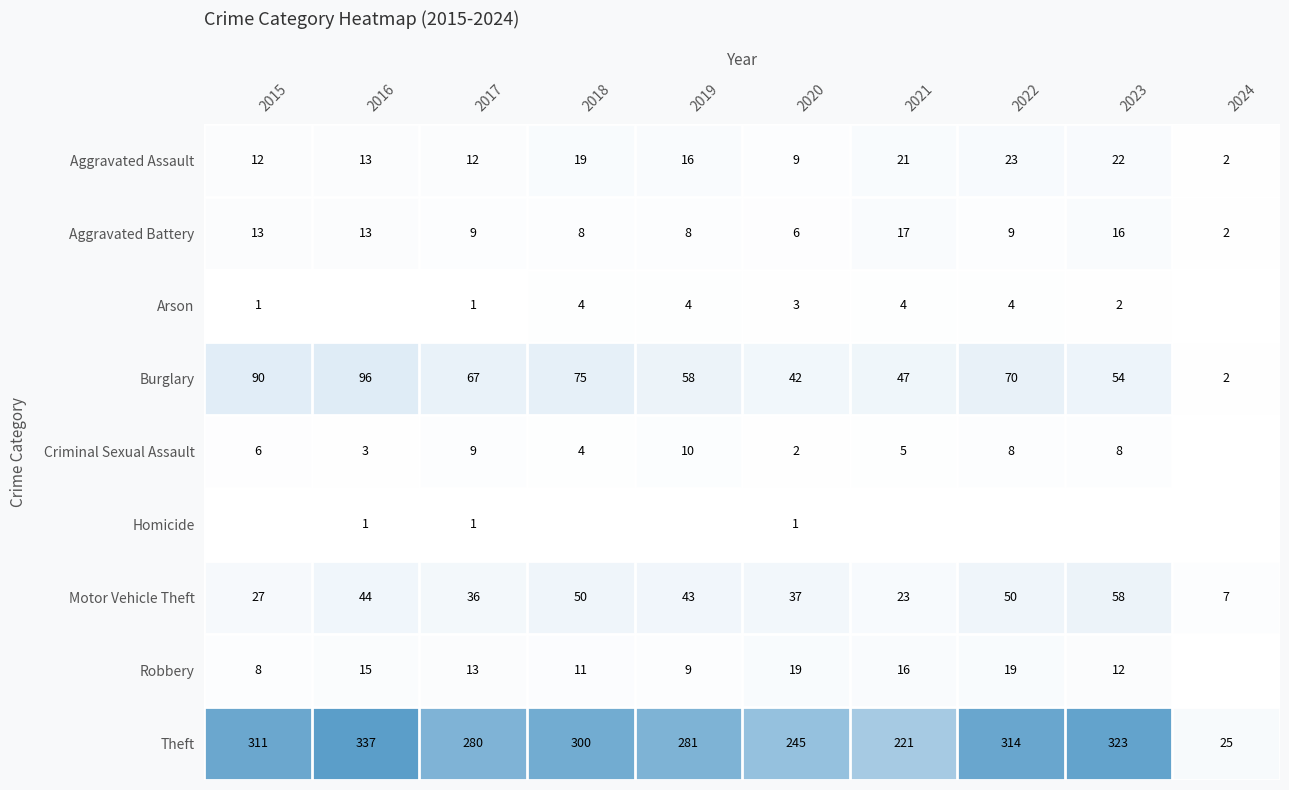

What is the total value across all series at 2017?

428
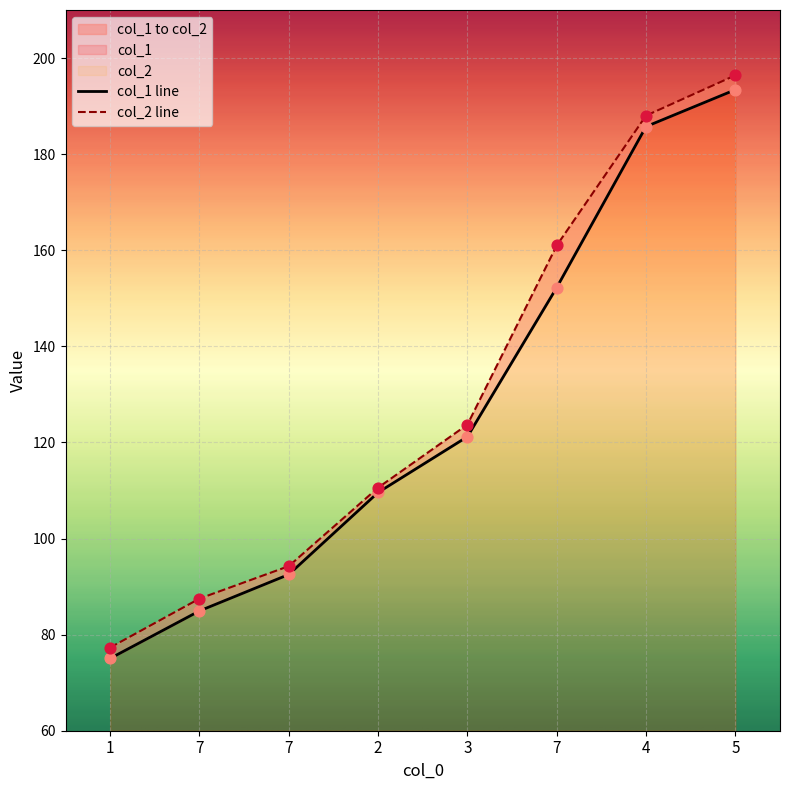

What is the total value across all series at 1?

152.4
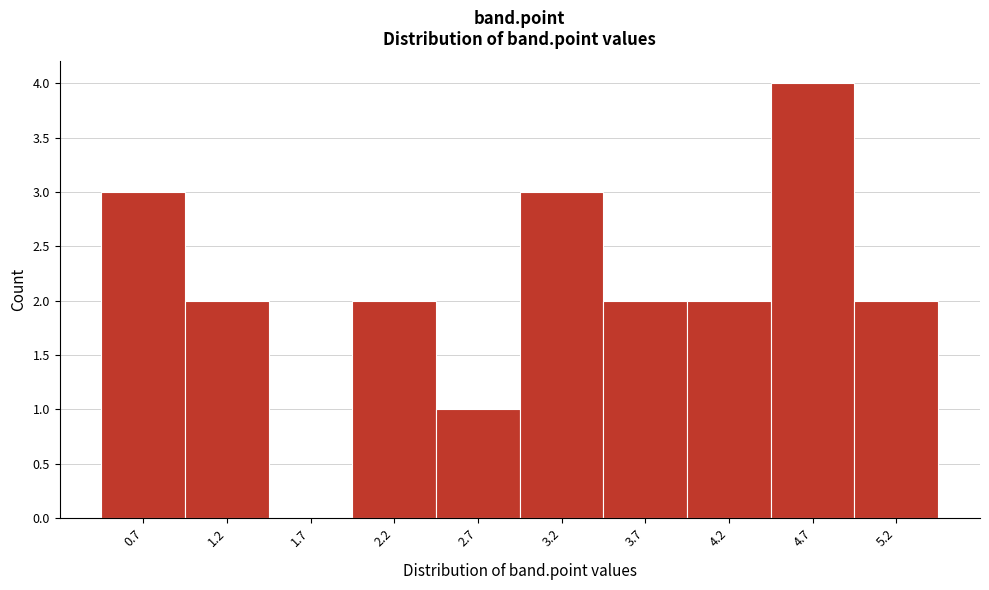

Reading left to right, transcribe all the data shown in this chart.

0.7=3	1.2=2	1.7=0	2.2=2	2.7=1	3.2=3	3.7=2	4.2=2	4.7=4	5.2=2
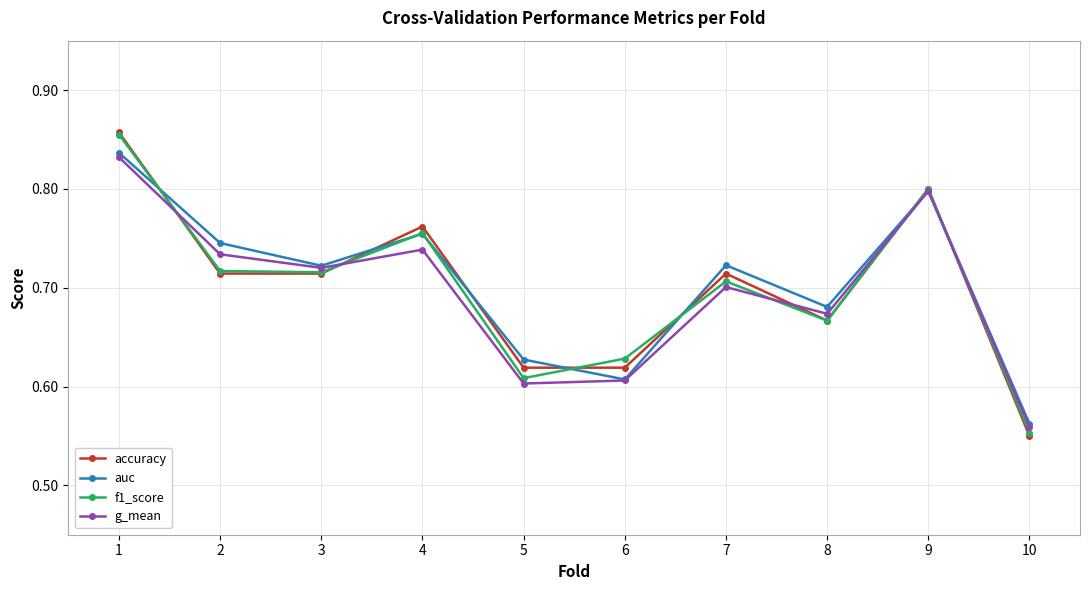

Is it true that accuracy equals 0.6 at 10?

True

### Activity
Echo the lines above word for word, starting at the one that contains "Reading left to" and ending at the last line, and leave the pictures out of your answer.

### Answer
Reading left to right, transcribe all the data shown in this chart.

0.7=3	1.2=2	1.7=0	2.2=2	2.7=1	3.2=3	3.7=2	4.2=2	4.7=4	5.2=2

Is it true that accuracy equals 0.6 at 10?

True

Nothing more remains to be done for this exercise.